The Bordentown Branch is a railway line in the state of New Jersey. It runs between Trenton, New Jersey and Bordentown, New Jersey. It was built in 1837–1838 by the Camden and Amboy Railroad, and as such is one of the oldest railway lines in the United States. It now hosts the northern end of NJ Transit's River Line light rail line. Conrail retains trackage rights for freight operations.

== History ==

The Camden and Amboy Railroad completed its original main line between South Amboy and Camden, New Jersey, in September 1834. From Bordentown, New Jersey, the line followed the east bank of the Delaware River. The Camden and Amboy constructed the Bordentown Branch to connect with the Philadelphia and Trenton Railroad at Trenton, New Jersey. The line, approximately 6 mi long, opened in January 1838.

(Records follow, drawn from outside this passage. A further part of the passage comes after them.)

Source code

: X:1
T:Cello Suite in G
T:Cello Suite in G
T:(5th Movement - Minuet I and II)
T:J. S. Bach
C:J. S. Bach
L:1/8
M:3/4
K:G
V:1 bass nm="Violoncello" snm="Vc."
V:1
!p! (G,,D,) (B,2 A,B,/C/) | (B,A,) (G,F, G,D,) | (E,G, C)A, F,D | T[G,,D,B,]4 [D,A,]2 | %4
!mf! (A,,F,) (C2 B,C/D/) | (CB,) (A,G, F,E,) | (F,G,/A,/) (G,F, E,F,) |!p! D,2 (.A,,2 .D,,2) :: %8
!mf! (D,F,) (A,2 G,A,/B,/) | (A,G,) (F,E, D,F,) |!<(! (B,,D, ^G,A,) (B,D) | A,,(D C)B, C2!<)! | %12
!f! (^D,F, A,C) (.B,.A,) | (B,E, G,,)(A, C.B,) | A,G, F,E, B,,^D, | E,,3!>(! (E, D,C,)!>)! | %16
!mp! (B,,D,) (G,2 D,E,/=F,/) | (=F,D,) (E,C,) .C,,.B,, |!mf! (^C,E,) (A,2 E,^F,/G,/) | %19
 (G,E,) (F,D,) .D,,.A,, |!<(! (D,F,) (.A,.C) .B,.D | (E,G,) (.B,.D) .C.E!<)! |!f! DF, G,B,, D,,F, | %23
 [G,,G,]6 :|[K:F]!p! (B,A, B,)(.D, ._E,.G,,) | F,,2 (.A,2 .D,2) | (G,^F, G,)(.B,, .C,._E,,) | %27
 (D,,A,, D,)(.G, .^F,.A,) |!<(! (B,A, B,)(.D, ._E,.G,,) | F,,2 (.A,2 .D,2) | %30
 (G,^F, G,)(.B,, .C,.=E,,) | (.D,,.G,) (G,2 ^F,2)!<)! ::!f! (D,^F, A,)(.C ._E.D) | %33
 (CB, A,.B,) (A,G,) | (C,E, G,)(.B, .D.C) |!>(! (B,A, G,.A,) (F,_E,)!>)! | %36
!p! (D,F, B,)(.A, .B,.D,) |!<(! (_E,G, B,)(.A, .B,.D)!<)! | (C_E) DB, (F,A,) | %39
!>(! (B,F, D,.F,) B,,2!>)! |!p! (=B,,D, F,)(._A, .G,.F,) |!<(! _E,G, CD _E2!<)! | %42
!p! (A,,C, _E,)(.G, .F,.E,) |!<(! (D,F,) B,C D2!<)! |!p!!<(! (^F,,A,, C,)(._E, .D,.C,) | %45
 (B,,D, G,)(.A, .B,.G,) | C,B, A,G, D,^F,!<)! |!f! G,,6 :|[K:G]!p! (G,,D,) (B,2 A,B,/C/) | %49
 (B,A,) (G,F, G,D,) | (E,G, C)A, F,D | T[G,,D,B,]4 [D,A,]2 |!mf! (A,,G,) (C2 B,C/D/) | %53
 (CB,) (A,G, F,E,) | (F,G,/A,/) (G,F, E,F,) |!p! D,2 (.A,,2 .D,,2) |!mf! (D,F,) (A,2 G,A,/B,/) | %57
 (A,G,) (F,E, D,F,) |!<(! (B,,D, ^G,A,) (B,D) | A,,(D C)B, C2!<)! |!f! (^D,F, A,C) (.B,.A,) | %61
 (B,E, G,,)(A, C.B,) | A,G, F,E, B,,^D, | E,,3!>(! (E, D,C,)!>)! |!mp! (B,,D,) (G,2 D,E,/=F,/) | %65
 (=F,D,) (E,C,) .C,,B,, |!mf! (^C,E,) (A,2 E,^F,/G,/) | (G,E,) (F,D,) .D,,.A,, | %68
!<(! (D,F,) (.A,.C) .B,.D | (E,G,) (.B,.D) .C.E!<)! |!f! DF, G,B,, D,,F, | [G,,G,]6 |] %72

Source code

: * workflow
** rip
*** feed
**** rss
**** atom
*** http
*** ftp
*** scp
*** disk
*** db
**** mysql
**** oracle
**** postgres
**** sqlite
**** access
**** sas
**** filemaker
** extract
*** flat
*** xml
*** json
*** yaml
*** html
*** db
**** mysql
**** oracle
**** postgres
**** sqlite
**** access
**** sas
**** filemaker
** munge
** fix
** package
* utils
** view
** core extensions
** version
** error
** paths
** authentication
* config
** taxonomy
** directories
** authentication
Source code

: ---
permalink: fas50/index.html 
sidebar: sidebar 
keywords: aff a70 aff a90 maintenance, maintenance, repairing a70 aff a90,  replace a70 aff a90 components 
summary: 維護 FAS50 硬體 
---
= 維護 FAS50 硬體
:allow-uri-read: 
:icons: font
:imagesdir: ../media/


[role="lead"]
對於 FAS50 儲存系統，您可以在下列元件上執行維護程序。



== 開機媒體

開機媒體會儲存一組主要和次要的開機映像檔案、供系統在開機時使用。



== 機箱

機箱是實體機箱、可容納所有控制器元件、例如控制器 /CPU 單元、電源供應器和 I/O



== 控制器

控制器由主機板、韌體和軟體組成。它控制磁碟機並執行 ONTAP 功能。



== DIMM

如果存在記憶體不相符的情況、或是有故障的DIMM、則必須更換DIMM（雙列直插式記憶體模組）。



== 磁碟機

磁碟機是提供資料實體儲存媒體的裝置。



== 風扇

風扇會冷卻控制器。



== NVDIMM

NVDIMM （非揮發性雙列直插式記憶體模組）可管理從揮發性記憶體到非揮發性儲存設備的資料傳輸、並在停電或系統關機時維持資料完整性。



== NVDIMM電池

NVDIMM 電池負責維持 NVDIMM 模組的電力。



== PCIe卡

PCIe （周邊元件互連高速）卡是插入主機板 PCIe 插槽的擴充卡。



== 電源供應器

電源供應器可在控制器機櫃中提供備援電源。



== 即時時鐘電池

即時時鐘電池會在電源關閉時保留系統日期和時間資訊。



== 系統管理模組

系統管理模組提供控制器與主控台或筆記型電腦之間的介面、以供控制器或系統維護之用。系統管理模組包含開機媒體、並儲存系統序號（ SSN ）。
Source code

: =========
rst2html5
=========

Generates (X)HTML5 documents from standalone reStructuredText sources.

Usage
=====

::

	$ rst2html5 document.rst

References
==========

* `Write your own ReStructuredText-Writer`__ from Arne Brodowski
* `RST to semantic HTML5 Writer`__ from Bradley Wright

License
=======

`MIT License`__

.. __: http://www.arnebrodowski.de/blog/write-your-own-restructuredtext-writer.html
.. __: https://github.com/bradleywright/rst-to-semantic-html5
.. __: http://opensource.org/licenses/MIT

The Camden and Amboy was consolidated with the New Jersey Rail Road and Transportation Company and Delaware and Raritan Canal Company in 1872 to form the United New Jersey Railroad and Canal Company. The Pennsylvania Railroad leased this new company from the outset. Although the Camden and Amboy lines became part of the Pennsylvania system, formal ownership remained with the United New Jersey Railroad and Canal Company through the Penn Central merger and bankruptcy.

Passenger service between Trenton and Camden ended on June 28, 1963. The Pennsylvania Railroad and New York Central Railroad merged in 1968 to create Penn Central; Penn Central's bankruptcy two years later led to the creation of Conrail, a government-funded takeover of several failed railroads in the Northeast. The Bordentown Branch was conveyed to Conrail in 1976.

Under Conrail, the line was combined with the Amboy Branch south of Bordentown to form the Bordentown Secondary. Conrail sold the entirety of the Bordentown Secondary to NJ Transit in 1999 for $67.5 million for a planned conversion to light rail operation. Conrail retained trackage rights over the line. The River Line began operation on March 14, 2004, using Stadler diesel-powered light rail vehicles.